WORK ITEM. Throughout the entries below, report every line where "Respondent" is found.

Start of INPUT DATA

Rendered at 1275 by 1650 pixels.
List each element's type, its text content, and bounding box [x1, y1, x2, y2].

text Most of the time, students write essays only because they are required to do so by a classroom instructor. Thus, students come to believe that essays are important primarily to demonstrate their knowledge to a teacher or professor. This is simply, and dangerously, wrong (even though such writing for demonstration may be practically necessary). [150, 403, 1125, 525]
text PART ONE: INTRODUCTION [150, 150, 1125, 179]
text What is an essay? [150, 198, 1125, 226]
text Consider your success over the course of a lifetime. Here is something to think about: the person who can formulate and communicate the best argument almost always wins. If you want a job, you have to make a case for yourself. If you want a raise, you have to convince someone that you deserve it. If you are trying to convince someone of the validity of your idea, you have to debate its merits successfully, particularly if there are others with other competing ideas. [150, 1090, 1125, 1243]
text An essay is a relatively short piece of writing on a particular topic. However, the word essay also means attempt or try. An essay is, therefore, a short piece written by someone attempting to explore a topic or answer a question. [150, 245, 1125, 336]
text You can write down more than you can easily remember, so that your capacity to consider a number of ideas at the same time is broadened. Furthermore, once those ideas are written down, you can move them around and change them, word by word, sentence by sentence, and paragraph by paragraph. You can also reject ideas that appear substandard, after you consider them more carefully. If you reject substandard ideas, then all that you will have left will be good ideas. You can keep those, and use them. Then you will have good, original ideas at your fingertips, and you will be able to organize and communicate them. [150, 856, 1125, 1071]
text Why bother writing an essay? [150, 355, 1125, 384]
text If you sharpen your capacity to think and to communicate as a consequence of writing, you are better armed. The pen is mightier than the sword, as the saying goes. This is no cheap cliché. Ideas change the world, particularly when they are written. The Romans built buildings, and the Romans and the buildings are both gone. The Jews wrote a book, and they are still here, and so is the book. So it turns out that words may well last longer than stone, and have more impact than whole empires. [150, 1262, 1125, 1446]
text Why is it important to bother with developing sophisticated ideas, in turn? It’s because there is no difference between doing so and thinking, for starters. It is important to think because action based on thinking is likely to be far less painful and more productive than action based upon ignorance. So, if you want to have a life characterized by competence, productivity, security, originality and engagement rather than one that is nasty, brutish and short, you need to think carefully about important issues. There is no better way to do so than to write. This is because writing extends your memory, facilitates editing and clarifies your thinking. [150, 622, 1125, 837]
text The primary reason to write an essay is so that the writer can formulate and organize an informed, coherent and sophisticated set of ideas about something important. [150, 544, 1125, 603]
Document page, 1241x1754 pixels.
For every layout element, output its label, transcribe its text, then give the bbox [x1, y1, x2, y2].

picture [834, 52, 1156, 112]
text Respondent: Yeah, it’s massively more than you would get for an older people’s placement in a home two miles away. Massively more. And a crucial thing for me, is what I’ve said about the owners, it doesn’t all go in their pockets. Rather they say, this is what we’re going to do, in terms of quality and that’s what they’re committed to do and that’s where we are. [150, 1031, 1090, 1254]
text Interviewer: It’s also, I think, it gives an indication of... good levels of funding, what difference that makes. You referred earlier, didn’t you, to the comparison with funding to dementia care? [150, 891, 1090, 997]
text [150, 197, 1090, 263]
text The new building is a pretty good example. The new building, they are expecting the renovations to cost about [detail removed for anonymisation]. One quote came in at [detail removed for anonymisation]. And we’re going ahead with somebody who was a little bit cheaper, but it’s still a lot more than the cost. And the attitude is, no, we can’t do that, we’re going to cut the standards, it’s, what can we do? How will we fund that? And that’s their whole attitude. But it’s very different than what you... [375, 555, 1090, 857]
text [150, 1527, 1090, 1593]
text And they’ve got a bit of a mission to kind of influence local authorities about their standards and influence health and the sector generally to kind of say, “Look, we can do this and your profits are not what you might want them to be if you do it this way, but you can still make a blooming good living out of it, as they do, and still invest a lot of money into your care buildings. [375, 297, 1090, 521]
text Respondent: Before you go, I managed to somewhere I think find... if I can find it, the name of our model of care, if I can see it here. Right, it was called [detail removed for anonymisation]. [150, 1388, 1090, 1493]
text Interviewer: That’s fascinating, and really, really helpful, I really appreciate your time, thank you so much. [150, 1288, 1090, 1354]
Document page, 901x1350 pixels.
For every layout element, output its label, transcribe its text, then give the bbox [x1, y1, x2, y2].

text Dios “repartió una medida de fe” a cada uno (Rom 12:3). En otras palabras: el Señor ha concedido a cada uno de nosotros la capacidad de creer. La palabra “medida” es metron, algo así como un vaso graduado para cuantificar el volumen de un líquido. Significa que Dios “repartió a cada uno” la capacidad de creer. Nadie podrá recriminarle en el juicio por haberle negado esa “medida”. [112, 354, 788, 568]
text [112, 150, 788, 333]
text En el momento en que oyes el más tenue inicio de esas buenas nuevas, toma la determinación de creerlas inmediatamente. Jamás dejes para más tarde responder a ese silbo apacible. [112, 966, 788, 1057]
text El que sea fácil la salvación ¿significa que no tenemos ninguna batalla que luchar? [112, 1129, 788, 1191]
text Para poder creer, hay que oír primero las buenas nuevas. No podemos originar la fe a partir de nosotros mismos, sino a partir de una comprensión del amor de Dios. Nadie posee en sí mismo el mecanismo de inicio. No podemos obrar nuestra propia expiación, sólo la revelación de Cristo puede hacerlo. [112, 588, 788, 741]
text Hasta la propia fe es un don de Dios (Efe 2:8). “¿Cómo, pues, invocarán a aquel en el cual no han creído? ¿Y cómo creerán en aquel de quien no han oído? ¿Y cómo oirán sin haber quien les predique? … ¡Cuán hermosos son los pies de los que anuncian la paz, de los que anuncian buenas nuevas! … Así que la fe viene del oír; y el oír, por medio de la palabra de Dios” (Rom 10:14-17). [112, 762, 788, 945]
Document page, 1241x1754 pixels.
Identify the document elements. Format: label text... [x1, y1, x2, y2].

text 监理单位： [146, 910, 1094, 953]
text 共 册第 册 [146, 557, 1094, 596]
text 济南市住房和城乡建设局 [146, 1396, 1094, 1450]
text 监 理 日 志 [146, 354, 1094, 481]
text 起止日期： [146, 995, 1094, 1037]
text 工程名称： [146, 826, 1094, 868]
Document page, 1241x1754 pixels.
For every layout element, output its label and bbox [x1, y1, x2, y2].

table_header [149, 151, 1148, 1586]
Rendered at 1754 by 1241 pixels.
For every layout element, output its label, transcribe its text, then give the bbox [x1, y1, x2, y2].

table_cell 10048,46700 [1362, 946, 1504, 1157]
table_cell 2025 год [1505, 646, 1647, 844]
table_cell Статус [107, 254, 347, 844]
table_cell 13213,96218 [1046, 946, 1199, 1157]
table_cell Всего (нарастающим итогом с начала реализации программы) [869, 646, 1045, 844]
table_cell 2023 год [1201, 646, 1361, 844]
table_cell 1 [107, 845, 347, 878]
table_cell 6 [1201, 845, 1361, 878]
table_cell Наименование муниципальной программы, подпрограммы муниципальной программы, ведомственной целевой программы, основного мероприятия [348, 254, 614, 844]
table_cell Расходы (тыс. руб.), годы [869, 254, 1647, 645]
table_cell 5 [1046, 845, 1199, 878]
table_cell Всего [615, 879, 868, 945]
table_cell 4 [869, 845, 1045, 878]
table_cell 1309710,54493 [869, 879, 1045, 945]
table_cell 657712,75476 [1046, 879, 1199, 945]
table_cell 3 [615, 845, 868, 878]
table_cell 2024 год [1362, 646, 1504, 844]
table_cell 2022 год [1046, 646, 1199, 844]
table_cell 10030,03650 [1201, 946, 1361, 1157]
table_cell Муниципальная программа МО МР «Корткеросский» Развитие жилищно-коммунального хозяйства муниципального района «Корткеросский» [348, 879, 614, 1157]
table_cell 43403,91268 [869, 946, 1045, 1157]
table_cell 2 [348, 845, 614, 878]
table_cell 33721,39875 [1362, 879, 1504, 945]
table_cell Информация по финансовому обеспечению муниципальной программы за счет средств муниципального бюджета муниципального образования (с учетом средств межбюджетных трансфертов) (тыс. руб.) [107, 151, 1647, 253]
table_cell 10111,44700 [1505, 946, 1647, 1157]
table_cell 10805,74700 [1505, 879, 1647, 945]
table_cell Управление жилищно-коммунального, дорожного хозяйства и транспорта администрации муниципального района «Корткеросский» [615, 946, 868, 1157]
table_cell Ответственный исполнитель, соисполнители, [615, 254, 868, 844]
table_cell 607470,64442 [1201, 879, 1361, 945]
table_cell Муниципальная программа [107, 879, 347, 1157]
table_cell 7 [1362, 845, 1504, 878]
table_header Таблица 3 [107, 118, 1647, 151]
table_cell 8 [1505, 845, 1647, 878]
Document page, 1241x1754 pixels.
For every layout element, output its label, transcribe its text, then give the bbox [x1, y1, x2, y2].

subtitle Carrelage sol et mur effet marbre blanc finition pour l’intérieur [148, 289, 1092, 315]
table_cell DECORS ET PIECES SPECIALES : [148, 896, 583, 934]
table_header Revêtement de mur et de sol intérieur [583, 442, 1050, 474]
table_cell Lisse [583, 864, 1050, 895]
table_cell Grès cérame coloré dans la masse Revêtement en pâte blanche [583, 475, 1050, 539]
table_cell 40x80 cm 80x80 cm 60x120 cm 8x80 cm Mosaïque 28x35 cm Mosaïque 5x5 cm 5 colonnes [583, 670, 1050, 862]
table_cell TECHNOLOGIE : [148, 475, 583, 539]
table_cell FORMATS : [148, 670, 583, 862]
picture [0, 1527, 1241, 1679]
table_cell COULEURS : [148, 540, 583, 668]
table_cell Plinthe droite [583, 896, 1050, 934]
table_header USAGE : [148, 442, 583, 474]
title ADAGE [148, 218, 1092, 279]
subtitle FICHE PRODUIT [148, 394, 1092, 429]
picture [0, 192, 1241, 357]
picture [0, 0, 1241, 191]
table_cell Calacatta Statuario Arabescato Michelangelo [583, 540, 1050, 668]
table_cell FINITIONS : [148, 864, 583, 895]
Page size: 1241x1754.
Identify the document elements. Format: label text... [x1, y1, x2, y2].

End of INPUT DATA

YOUR RESPONSE.
text Respondent: Yeah, it’s massively more than you would get for an older people’s placement in a home two miles away. Massively more. And a crucial thing for me, is what I’ve said about the owners, it doesn’t all go in their pockets. Rather they say, this is what we’re going to do, in terms of quality and that’s what they’re committed to do and that’s where we are. [150, 1031, 1090, 1254]
text Respondent: Before you go, I managed to somewhere I think find... if I can find it, the name of our model of care, if I can see it here. Right, it was called [detail removed for anonymisation]. [150, 1388, 1090, 1493]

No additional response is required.